About this exercise:
Skip the images and return the records below exactly.

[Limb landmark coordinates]
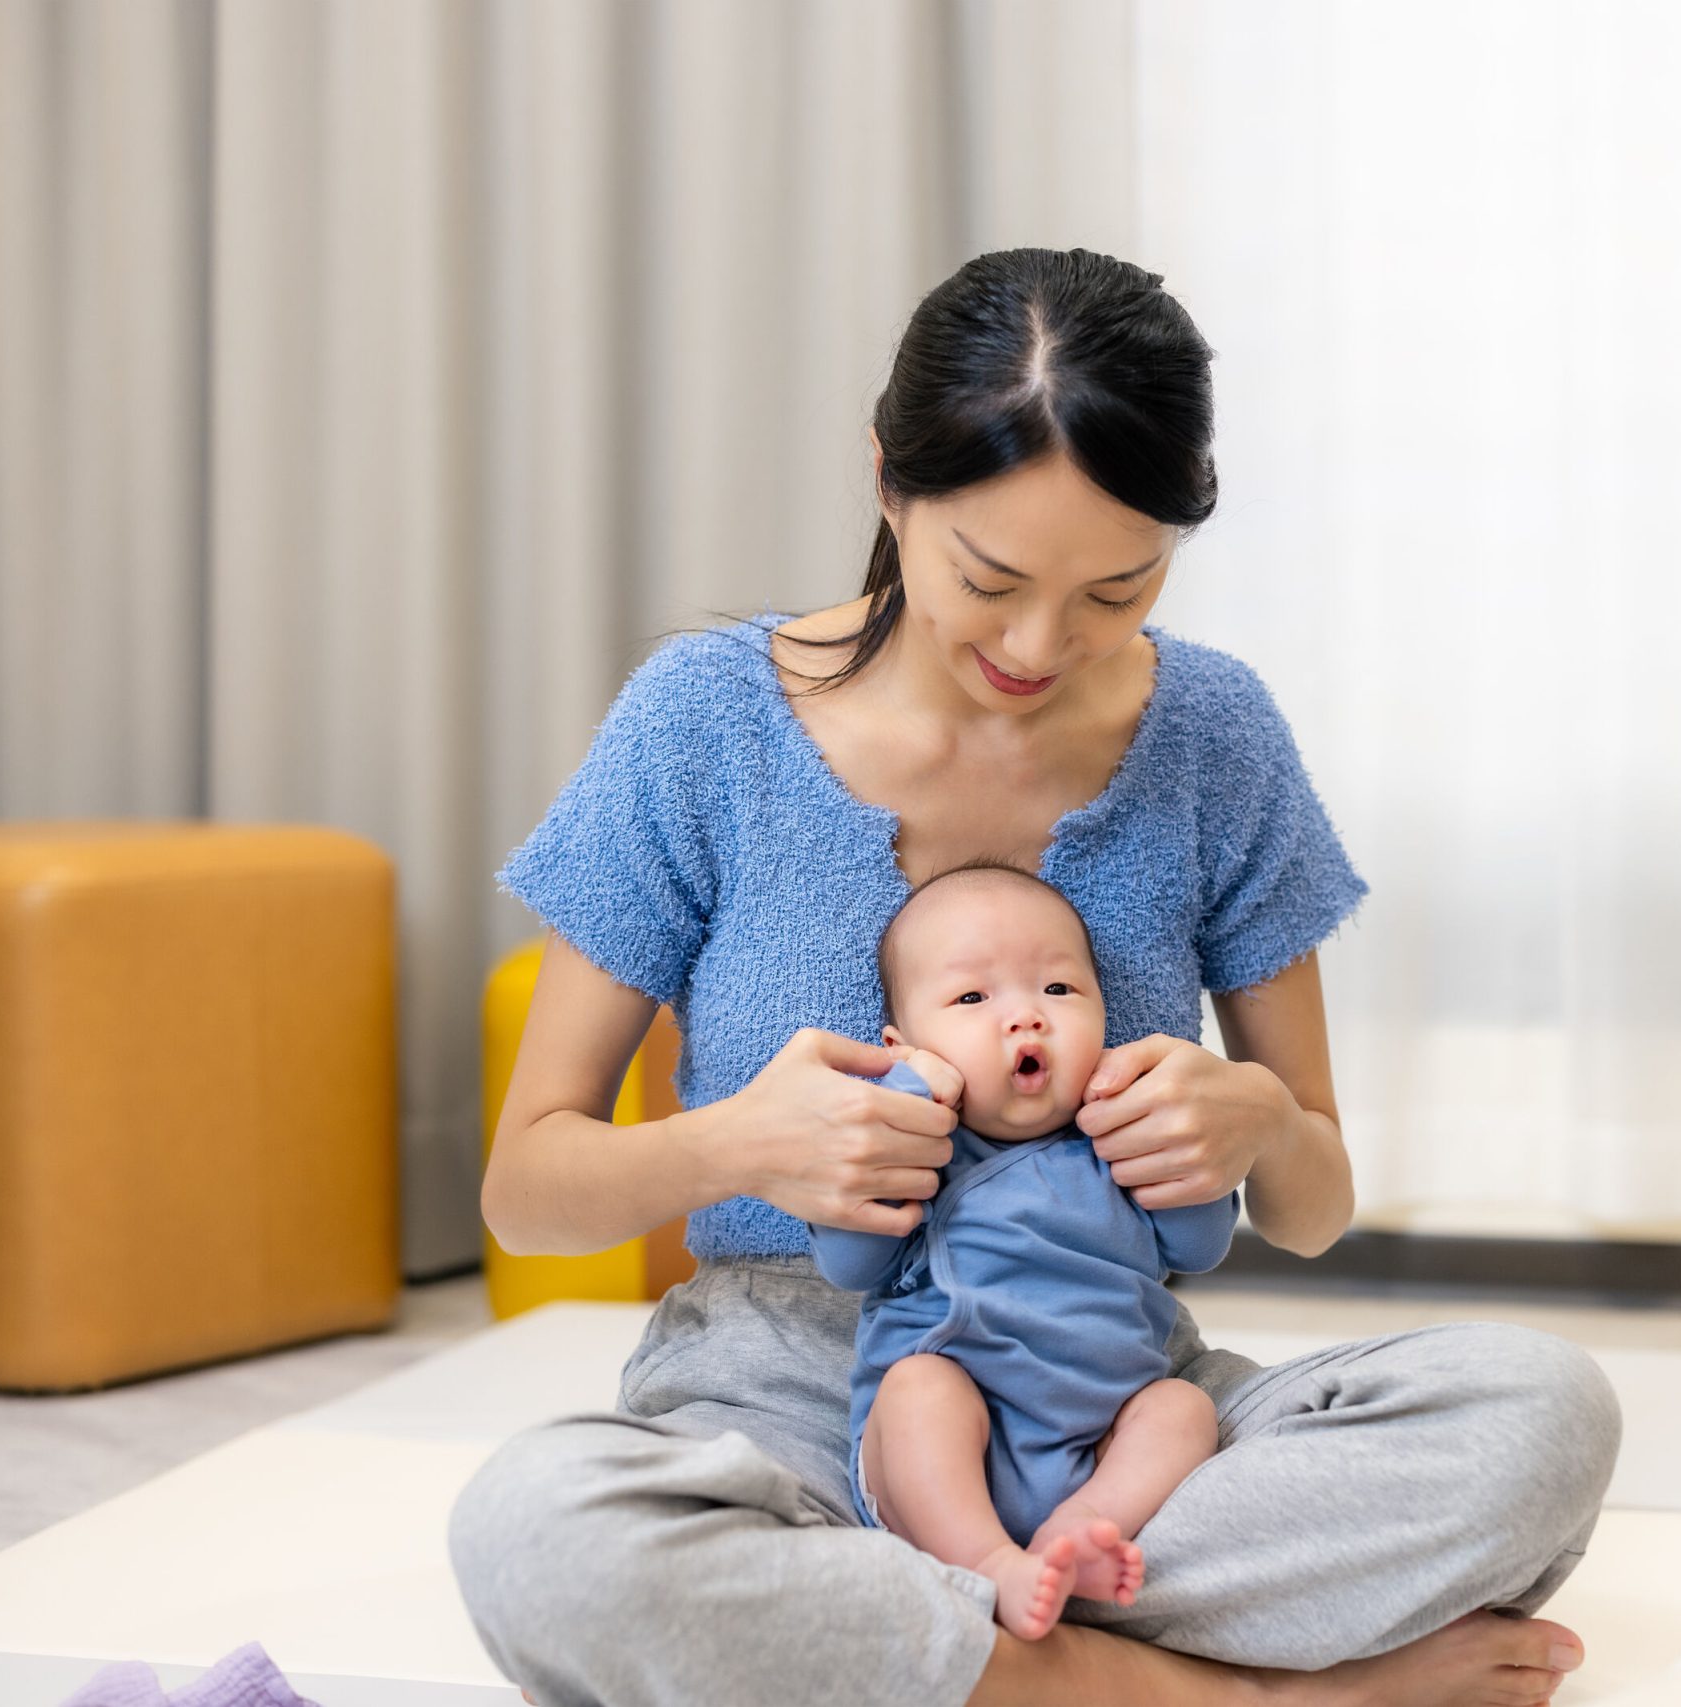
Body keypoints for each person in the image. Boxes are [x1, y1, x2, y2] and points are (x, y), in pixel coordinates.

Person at [451, 246, 1621, 1707]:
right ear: (889, 481)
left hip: (1122, 1411)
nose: (1035, 646)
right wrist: (744, 1140)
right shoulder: (705, 723)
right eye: (987, 578)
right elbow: (525, 1186)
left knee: (1537, 1413)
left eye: (1115, 592)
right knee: (545, 1533)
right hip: (792, 1397)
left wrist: (1254, 1119)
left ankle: (941, 1647)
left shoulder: (1212, 733)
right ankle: (1253, 1694)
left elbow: (1315, 1205)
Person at [811, 861, 1236, 1641]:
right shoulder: (930, 1151)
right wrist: (907, 1097)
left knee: (1182, 1409)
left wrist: (1184, 1139)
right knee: (919, 1389)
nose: (1025, 1019)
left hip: (1096, 1438)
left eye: (1059, 991)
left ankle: (1077, 1533)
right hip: (942, 1452)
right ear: (906, 1045)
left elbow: (1200, 1245)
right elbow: (847, 1262)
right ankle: (987, 1559)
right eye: (973, 998)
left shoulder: (1113, 1143)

Result of the task:
Body keypoints for each person in the image. Boxes are [x1, y1, x2, y2] and points are (x, y), in pixel coordinates.

Person at [451, 246, 1621, 1707]:
right ear: (889, 481)
left hip: (1122, 1411)
nose: (1035, 646)
right wrist: (744, 1140)
right shoulder: (705, 723)
right eye: (987, 578)
right elbow: (525, 1186)
left knee: (1537, 1413)
left eye: (1115, 592)
right knee: (545, 1533)
right hip: (792, 1397)
left wrist: (1254, 1119)
left ankle: (941, 1647)
left shoulder: (1212, 733)
right ankle: (1253, 1694)
left elbow: (1315, 1205)
Person at [811, 861, 1236, 1641]:
right shoulder: (930, 1151)
right wrist: (907, 1097)
left knee: (1182, 1409)
left wrist: (1184, 1139)
right knee: (919, 1389)
nose: (1025, 1019)
left hip: (1096, 1438)
left eye: (1059, 991)
left ankle: (1077, 1533)
right hip: (942, 1452)
right ear: (906, 1045)
left elbow: (1200, 1245)
right elbow: (847, 1262)
right ankle: (987, 1559)
right eye: (973, 998)
left shoulder: (1113, 1143)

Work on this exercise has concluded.